Papaya, lentil, radish and smoked trout plates

by Dr. Hennie Fisher

Lentils – despite their slightly homespun look and reputation – could easily be the most under-rated product in the broader food world. They are however a critical staple in Middle Eastern and Indian pantry cupboards, because they are delicious, extremely nutritious and, if treated with the same respect as meat proteins, easily provide the same satisfaction. The following recipe is for a ‘salad’ made from lentils and very finely shredded carrots and radishes, all bound together with a deeply satisfying, rich dressing that oozes umami and deliciousness. The salad is wrapped up in papaya which provides a lovely sweet counterpoint without making one feel like you’re having a fruit salad. The carrots provide some crunch and the radishes a little exotic pepperiness, but you could also add finely diced green pepper or celery if you should wish.

In this recipe, smoked trout is piled on top of the salad for a little luxury, but you could easily leave it out for a fully vegetarian starter or light main meal. Smoked salmon or peppered mackerel would work equally well. The dressing calls for a large volume of deeply toasted cumin. It is best to use whole cumin seeds, toast them well and then grind them in a spice grinder to a fine powder. The cumin contributes a warm nuttiness to the lentils (no wonder so many lentil recipes calls for this wonder spice). It is important to add the dressing to the warm lentils so they can soak up all of the rich, nutty flavour of the spices. This recipe explains how to plate the salad for individual portions, but it could also very easily be served as a large platter for people to help themselves.
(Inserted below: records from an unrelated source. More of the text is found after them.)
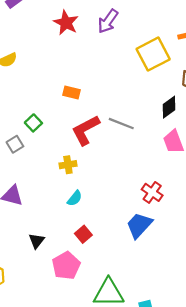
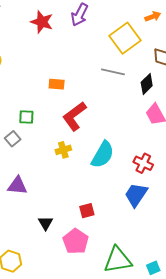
green square: (33, 123) -> (26, 117), turned -35
gray line: (121, 124) -> (113, 72), moved
cyan semicircle: (75, 198) -> (103, 155), moved, size x1.8
red square: (83, 234) -> (87, 211), turned 35

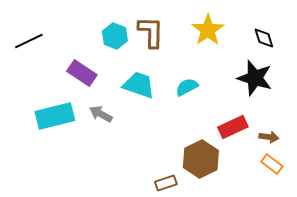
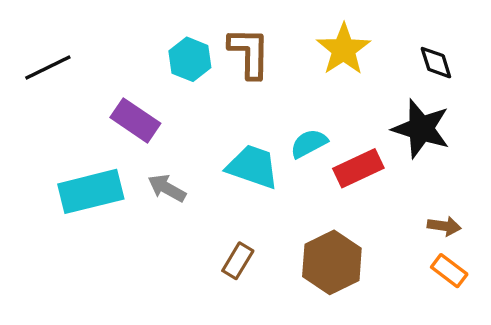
cyan trapezoid: (139, 85) -> (253, 167), moved
red rectangle: (233, 127) -> (358, 168), moved
brown rectangle: (166, 183) -> (238, 261), moved, turned -40

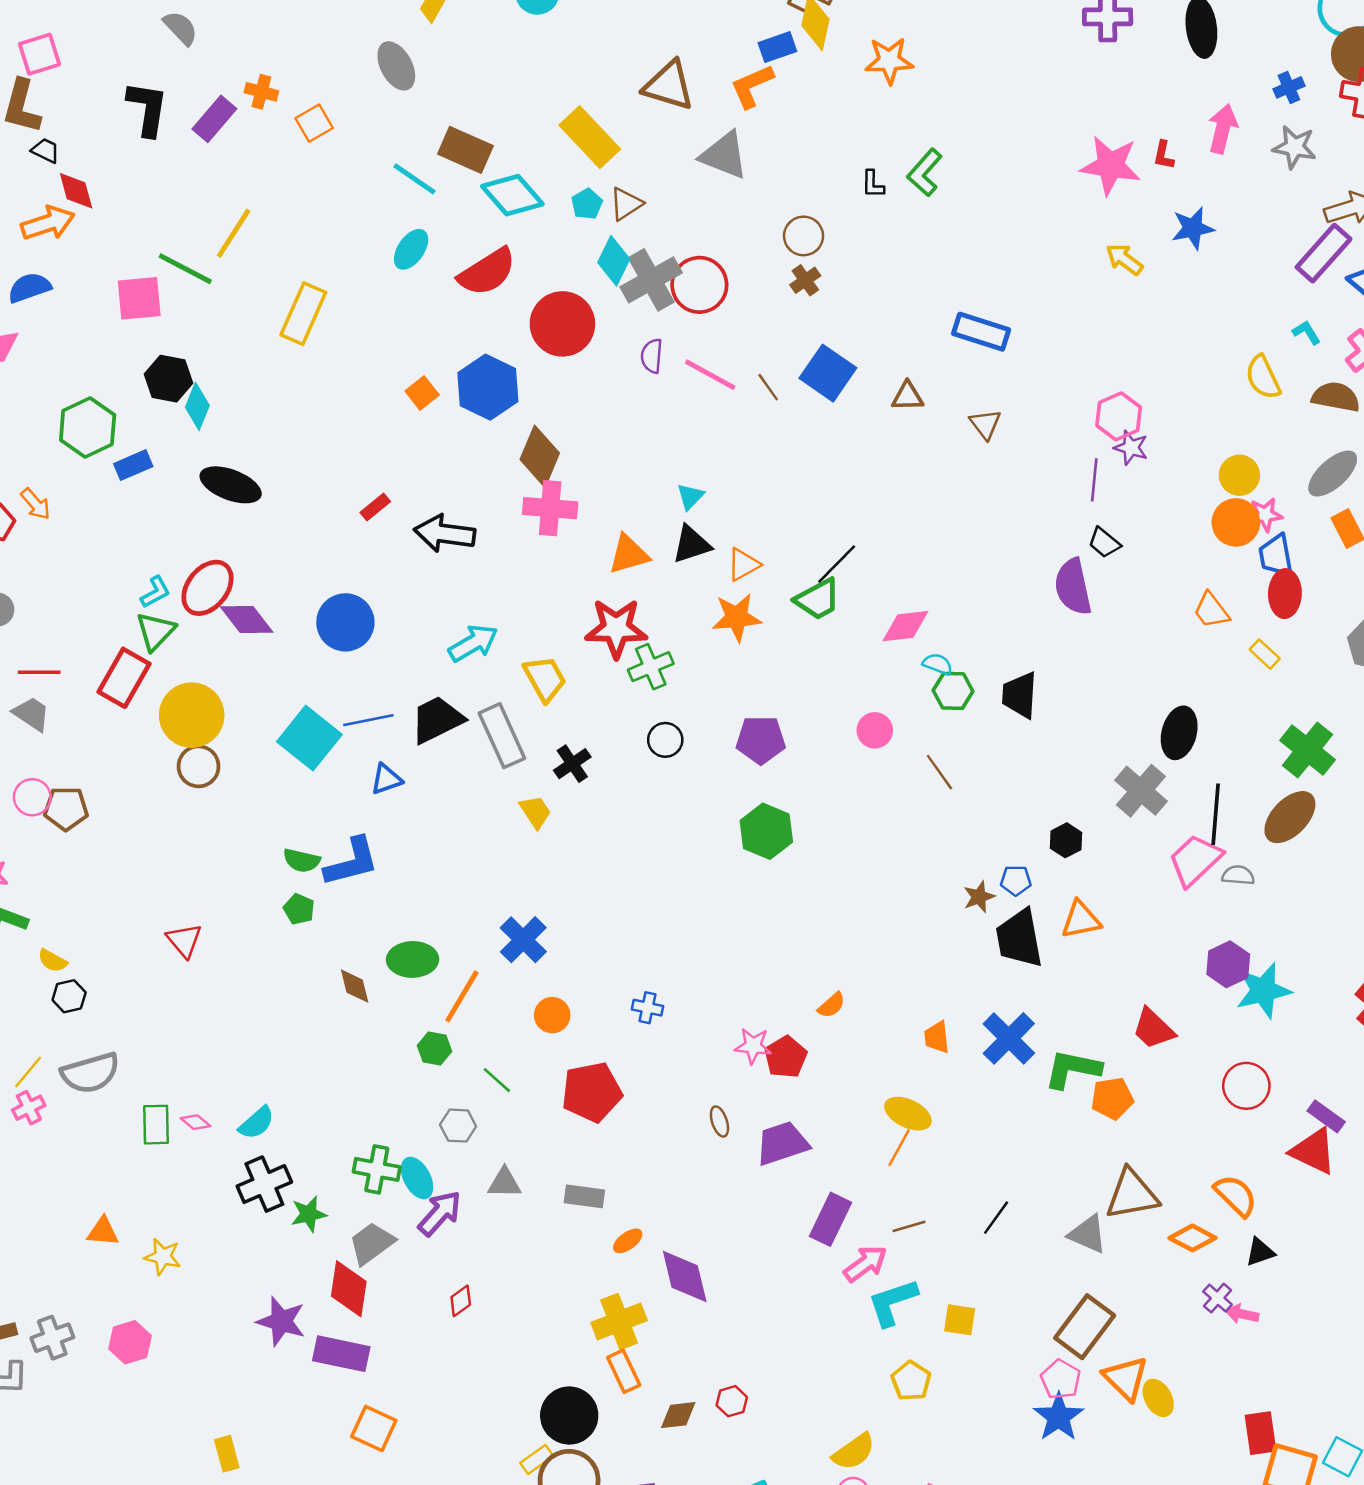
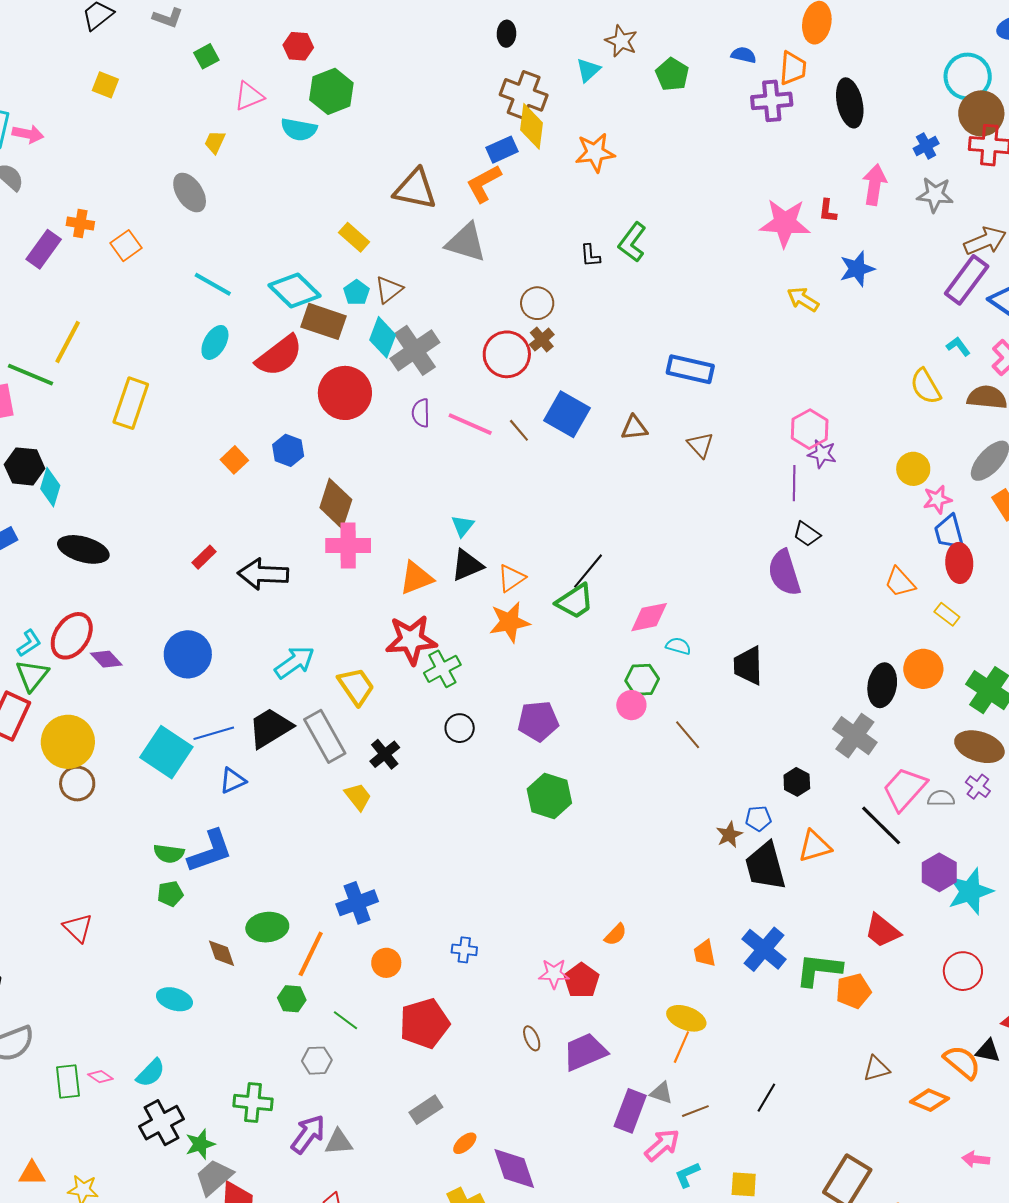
yellow rectangle: (590, 137) -> (354, 237), size x0.6
brown rectangle: (465, 150) -> (324, 321), moved
red circle: (699, 285) -> (507, 354), moved
blue hexagon: (488, 387) -> (288, 450), size x0.6
orange circle: (1236, 522) -> (923, 669), moved
purple diamond: (247, 620) -> (106, 659), size x0.7
green hexagon: (953, 691) -> (642, 680), moved
black line: (1216, 814) -> (881, 825), moved, turned -45
brown ellipse: (1290, 817) -> (979, 747), turned 69
green pentagon: (299, 909) -> (170, 894), turned -30
blue cross: (523, 940) -> (357, 903), turned 30
cyan ellipse: (417, 1178) -> (174, 999), moved, turned -40
gray triangle: (504, 1183) -> (339, 1142), moved
brown triangle: (1132, 1194) -> (876, 1069), size x0.6
gray rectangle: (584, 1196) -> (426, 1110), turned -36
gray triangle: (1088, 1234) -> (661, 1093), moved, size x0.7
gray trapezoid: (372, 1243) -> (214, 1177), moved
black triangle: (1260, 1252) -> (988, 1051), moved, turned 36
purple cross: (1218, 1298) -> (978, 787), moved
cyan L-shape: (893, 1302) -> (687, 1175), size x0.6

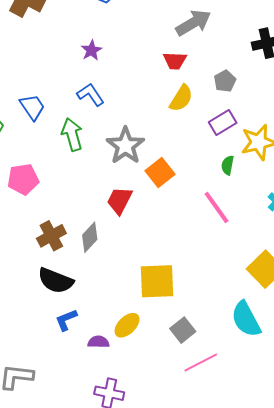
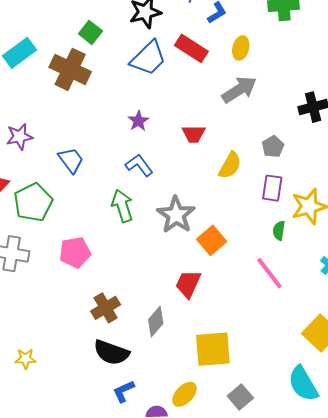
red trapezoid: (175, 61) -> (194, 134), moved
blue trapezoid: (32, 107) -> (71, 160), moved
purple rectangle: (223, 123) -> (272, 188), turned -48
red trapezoid: (119, 200) -> (188, 284), moved
gray diamond: (90, 237) -> (156, 321), moved

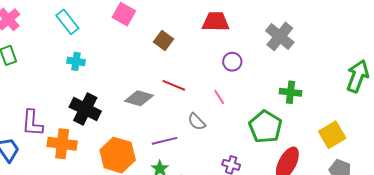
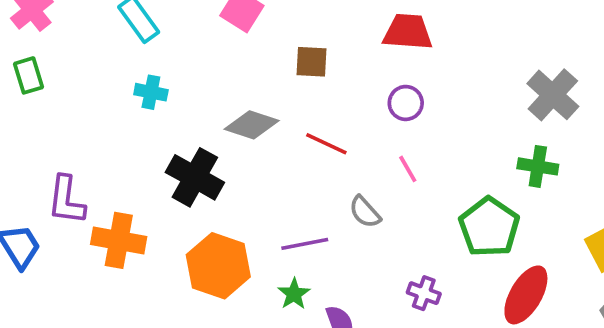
gray cross: (280, 36) -> (553, 95), moved
brown square: (163, 41) -> (311, 62), turned -36
purple circle: (232, 62) -> (406, 103), moved
gray diamond: (139, 98) -> (252, 125), moved
black cross: (85, 109) -> (195, 177), moved

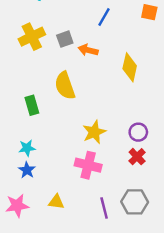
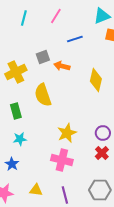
blue line: (104, 17) -> (75, 39), turned 42
yellow cross: (32, 37) -> (16, 72), moved
cyan star: (27, 148) -> (20, 139), moved
purple line: (104, 208) -> (65, 195), moved

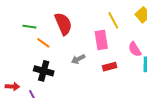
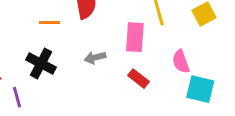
orange line: (43, 43) -> (50, 22), turned -48
red rectangle: (110, 67) -> (138, 79), turned 40

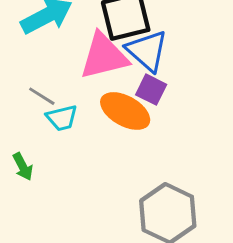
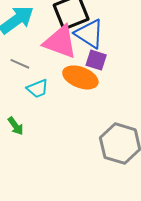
pink triangle: (104, 56) -> (60, 42), turned 42
gray line: (42, 96) -> (20, 64), moved

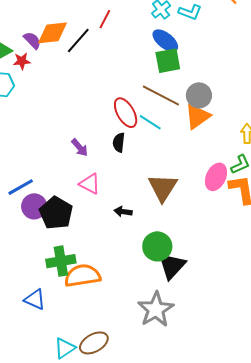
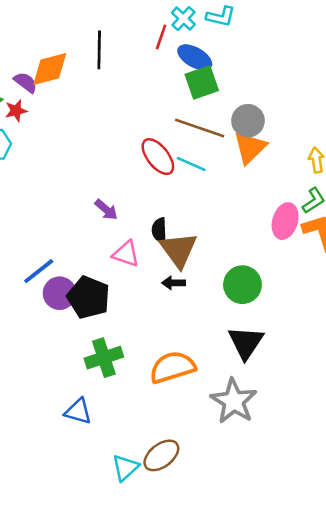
red line: (105, 19) -> (161, 37), moved
black line: (78, 40) -> (99, 50), moved, turned -32
black semicircle: (119, 142) -> (159, 230), moved
brown triangle: (163, 188) -> (179, 250), moved
green circle: (157, 246) -> (242, 285), moved
orange semicircle: (83, 276) -> (172, 367), moved

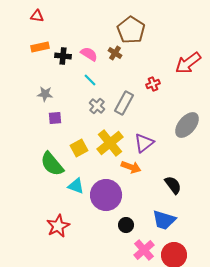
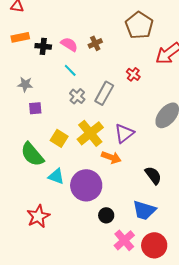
brown pentagon: (131, 30) -> (139, 25), moved
brown cross: (115, 53) -> (95, 43), turned 32
red cross: (153, 84) -> (133, 74), turned -32
yellow square: (79, 148) -> (59, 138), turned -30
Ingredients for four individual plates of salad, or one medium composed salad:

For the dressing:

7,5 ml (½ tablespoon) whole cumin, dry toasted until dark, cooled and then ground to a fine powder
7, 5 ml (½ tablespoon) white miso
80 ml fresh lemon juice
140 ml good quality olive oil
1 garlic clove, cut into small pieces
5 ml (1 teaspoon) salt
2,5 ml (½ teaspoon) freshly ground black pepper
7,5 ml (½ tablespoon) sugar
7,5 ml (½ tablespoon) prepared mustard


180 g brown or black whole lentils
60 g split yellow/orange lentils
2 carrots, peeled and sliced into very fine julienne
6 radishes, cut into very fine rounds
100 to 150 g smoked trout
1 medium papaya, peeled and seeds removed, the flesh sliced in very thin slices
Selection of herbs and edible flowers for garnish


First make the dressing. Add all the ingredients to a jug liquidizer or tall jug if using a stick blender. Blend together until a smooth emulsified dressing is obtained.
Boil the brown or black lentils in plenty of water for about half an hour. The exact cooking time would depend on the quality of the lentils. The lentils should not be undercooked, but they should also not burst or fall apart. Test them regularly towards the end of the cooking time. If you do not feel comfortable to add the split lentils towards the end of the cooking time of the brown lentils, cook them separately – they cook very quickly, so one should be vigilant. But if you think your brown lentils are about 6 or 7 minutes away from being cooked, add the split lentils in together with the other half cooked lentils. At the end they should all be cooked at the same time. The split lentils provide a little bit of body to the salad and bind the other ingredients together. Drain the lentils, tip them into a bowl, immediately add the dressing and mix together well. You could reserve a little of the dressing to serve later on. Cool well.

When you are ready to serve, mix the carrots and radishes into the lentils. Reserve a few slices of radish for garnish. Place a ring mould on a plate and wrap the papaya slices around the outside, overlapping each slice with the next. Add one quarter of the salad to the ring mould and press down slightly. Remove the ring mould and repeat the same procedure on the other plates. Garnish with smoked trout, herbs and flowers and slices of radish. Grind a bit of fresh pepper over along with a sprinkling of flaked sea salt.